* [Task to complete] Which lines below hold the word "FileFunction"? Report each one.
### Supplied information
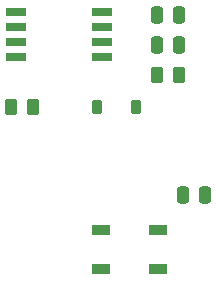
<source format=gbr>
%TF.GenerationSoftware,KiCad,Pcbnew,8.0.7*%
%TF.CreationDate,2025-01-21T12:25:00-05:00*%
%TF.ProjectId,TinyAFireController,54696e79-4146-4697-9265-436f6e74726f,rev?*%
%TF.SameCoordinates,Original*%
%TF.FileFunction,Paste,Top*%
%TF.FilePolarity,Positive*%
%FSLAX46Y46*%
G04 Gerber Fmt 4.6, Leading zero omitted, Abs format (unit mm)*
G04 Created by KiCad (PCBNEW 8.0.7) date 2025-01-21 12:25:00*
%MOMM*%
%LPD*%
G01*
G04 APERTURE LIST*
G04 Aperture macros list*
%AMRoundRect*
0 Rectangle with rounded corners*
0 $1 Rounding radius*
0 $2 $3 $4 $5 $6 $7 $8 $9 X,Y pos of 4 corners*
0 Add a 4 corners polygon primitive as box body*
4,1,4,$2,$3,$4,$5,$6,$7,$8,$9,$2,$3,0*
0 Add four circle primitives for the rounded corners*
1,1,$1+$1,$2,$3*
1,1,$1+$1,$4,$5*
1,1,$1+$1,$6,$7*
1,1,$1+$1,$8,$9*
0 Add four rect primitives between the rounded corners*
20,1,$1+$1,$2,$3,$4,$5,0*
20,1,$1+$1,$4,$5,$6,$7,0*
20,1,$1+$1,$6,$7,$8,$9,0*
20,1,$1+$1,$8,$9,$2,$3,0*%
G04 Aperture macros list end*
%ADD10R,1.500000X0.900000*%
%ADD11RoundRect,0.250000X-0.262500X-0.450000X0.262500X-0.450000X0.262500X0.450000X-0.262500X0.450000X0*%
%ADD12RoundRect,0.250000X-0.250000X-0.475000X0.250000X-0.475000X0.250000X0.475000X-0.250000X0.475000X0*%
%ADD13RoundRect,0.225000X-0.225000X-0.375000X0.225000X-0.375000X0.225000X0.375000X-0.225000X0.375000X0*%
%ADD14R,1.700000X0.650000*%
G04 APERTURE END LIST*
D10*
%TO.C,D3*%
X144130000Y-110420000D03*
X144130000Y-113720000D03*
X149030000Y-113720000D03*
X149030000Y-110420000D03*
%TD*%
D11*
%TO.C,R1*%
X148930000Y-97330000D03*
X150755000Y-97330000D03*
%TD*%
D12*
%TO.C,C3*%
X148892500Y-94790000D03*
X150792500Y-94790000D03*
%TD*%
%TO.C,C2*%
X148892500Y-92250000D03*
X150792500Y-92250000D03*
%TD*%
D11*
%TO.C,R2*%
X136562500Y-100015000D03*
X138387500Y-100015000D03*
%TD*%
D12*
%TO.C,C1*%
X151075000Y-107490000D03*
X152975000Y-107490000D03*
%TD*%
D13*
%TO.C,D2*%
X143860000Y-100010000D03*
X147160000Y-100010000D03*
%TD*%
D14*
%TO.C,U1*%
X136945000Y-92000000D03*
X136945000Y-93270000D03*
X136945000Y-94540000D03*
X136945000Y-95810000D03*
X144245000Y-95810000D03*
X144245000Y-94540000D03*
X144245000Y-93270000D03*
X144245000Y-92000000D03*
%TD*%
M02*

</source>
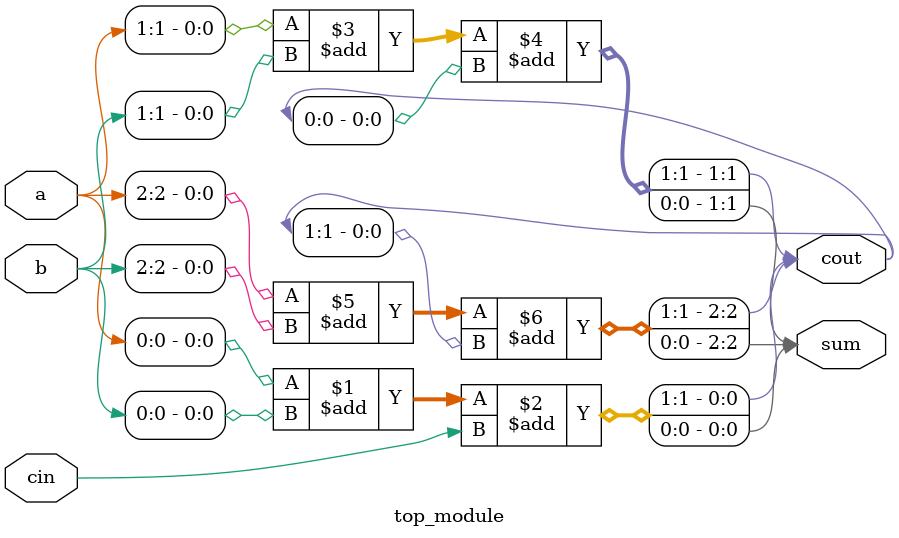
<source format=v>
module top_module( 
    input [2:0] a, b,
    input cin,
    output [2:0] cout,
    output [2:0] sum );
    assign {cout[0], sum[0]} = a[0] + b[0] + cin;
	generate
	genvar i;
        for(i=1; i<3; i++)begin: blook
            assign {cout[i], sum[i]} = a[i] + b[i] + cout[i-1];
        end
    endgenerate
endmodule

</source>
######
### Supplied information
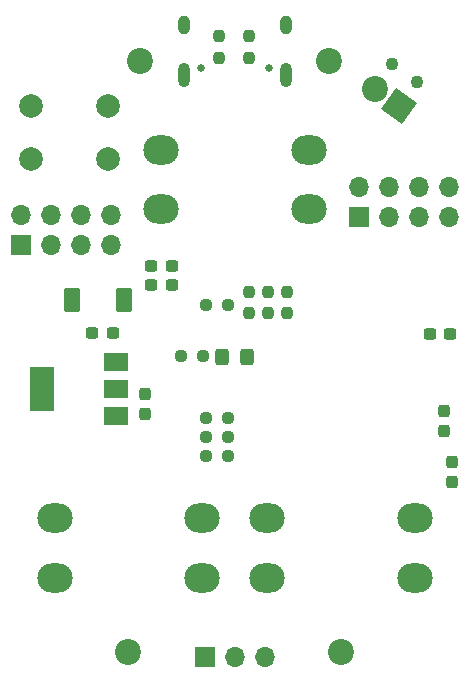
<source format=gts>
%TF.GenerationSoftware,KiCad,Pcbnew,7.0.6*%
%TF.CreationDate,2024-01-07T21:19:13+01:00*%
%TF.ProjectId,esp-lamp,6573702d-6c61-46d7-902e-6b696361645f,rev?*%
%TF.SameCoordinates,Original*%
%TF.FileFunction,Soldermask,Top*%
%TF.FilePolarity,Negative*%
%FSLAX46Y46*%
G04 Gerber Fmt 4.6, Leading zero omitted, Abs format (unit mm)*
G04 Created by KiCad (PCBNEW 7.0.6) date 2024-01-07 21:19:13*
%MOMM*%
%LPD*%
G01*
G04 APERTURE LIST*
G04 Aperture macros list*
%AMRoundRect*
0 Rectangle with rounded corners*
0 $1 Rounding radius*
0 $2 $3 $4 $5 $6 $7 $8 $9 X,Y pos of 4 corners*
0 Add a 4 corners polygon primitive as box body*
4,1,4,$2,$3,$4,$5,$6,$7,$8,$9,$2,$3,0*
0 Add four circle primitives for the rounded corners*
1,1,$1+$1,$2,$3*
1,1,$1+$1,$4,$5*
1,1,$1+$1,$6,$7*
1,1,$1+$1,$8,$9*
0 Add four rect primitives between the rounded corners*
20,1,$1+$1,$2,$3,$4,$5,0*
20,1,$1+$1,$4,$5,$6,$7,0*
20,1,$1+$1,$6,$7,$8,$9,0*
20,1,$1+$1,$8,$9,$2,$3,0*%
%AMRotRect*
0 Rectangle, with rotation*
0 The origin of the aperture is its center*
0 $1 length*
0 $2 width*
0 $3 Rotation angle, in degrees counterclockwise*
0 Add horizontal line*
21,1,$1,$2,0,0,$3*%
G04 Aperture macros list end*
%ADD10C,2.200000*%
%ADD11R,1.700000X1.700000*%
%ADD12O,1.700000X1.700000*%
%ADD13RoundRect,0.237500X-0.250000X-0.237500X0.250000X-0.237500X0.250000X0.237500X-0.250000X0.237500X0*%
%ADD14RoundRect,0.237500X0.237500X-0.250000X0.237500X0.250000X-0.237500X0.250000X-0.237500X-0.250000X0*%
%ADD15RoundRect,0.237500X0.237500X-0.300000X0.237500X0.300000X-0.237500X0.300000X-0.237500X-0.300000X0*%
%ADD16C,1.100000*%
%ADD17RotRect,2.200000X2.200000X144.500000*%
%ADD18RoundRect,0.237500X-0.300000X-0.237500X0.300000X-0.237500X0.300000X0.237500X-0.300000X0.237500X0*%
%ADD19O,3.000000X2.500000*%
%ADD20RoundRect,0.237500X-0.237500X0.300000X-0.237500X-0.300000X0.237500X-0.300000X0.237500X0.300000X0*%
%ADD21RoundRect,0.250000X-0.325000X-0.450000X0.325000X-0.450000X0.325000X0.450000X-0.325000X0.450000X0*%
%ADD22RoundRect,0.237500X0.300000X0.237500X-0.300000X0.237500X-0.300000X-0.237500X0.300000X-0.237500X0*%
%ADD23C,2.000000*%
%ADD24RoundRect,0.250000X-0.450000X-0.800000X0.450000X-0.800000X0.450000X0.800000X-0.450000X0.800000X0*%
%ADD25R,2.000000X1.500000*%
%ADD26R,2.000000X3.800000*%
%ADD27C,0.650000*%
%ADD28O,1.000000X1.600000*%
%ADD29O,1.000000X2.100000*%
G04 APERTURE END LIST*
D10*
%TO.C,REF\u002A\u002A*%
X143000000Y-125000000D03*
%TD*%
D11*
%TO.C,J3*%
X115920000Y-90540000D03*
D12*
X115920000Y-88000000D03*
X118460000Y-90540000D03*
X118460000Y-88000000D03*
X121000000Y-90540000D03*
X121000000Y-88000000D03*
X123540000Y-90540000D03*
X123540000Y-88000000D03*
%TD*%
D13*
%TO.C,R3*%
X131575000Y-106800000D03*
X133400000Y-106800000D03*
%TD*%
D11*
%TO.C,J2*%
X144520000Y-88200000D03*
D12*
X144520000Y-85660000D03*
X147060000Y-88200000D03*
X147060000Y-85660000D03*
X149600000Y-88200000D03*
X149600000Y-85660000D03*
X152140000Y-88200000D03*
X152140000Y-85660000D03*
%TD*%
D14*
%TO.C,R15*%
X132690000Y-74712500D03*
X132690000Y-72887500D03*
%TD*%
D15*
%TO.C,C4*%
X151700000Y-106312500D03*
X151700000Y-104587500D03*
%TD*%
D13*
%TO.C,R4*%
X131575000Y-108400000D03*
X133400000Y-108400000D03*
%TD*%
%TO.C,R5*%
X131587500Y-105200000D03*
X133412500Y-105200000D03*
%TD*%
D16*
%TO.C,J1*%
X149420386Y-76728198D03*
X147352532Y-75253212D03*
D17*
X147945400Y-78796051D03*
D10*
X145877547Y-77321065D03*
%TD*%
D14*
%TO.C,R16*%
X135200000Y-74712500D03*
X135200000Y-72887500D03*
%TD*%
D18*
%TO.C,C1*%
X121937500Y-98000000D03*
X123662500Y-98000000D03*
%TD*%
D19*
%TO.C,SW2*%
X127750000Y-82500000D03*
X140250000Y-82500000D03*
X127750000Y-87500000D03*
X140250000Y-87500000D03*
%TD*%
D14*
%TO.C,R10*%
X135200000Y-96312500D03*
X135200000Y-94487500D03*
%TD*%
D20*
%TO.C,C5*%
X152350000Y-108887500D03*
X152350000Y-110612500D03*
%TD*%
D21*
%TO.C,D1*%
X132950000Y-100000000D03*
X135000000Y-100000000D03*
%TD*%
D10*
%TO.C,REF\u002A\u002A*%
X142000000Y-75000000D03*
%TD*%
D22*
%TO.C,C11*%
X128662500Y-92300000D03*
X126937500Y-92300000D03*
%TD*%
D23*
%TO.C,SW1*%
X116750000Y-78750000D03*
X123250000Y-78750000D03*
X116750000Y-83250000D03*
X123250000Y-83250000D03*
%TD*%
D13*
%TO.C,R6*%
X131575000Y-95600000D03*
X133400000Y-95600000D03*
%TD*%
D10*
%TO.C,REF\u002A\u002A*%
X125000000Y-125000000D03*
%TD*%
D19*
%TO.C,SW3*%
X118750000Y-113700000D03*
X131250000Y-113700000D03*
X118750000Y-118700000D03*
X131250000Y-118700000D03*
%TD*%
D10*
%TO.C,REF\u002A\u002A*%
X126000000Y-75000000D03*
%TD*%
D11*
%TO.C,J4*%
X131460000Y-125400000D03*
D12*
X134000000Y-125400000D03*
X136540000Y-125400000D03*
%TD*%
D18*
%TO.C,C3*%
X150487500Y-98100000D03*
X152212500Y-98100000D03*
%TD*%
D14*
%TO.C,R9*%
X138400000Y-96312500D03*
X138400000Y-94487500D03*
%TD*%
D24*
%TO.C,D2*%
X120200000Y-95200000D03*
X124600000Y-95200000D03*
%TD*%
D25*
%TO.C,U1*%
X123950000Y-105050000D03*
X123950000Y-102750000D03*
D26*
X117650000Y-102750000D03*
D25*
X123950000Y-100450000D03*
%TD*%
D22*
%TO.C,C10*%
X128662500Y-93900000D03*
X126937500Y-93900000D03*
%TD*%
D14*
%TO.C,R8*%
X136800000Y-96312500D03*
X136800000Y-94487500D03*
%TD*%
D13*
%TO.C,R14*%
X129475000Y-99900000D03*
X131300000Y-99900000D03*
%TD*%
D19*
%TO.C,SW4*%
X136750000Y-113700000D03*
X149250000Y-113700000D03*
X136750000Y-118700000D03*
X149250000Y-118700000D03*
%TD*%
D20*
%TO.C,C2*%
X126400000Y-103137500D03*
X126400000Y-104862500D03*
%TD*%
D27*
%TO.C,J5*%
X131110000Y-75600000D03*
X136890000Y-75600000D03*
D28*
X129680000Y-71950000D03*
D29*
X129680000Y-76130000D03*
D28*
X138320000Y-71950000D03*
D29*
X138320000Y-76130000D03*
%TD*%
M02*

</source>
######
### Supplied information
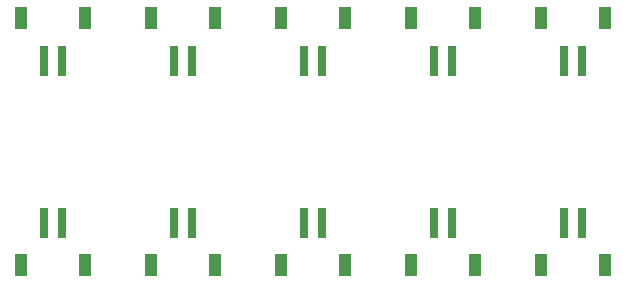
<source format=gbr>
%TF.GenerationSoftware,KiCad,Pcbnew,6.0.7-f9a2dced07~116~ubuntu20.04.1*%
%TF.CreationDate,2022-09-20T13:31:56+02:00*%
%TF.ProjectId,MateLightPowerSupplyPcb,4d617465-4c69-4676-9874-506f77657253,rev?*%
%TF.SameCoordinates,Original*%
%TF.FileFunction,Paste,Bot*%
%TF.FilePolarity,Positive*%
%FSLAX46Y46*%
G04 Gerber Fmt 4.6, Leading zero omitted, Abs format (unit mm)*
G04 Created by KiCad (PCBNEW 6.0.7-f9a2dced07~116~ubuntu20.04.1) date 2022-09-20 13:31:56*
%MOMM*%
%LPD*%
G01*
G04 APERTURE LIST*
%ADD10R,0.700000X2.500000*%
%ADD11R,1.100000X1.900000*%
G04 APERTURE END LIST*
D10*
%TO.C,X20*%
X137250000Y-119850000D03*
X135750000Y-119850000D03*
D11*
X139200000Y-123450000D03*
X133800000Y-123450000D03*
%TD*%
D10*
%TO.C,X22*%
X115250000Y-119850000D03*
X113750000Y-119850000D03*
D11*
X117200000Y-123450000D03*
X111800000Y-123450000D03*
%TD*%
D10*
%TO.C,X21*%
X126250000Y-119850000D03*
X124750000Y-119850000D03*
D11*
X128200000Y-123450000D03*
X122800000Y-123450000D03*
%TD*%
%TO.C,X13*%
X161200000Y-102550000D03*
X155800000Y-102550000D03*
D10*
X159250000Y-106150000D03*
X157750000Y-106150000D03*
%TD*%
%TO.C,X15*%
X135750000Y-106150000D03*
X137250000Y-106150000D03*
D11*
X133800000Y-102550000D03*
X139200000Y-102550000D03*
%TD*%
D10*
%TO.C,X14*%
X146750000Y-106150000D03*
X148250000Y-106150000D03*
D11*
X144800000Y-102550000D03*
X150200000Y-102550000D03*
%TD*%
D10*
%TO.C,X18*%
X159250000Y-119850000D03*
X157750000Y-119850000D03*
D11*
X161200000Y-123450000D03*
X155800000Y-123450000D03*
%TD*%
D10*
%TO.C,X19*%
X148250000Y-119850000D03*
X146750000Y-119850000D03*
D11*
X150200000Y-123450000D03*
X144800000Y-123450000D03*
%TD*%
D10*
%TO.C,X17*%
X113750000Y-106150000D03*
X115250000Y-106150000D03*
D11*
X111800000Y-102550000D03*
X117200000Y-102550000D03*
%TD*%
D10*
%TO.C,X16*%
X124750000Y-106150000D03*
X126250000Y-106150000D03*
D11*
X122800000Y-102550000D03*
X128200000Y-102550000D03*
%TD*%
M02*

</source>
######
* [Task response]
%TF.FileFunction,Paste,Top*%
%TF.FileFunction,Soldermask,Top*%
%TF.FileFunction,Paste,Bot*%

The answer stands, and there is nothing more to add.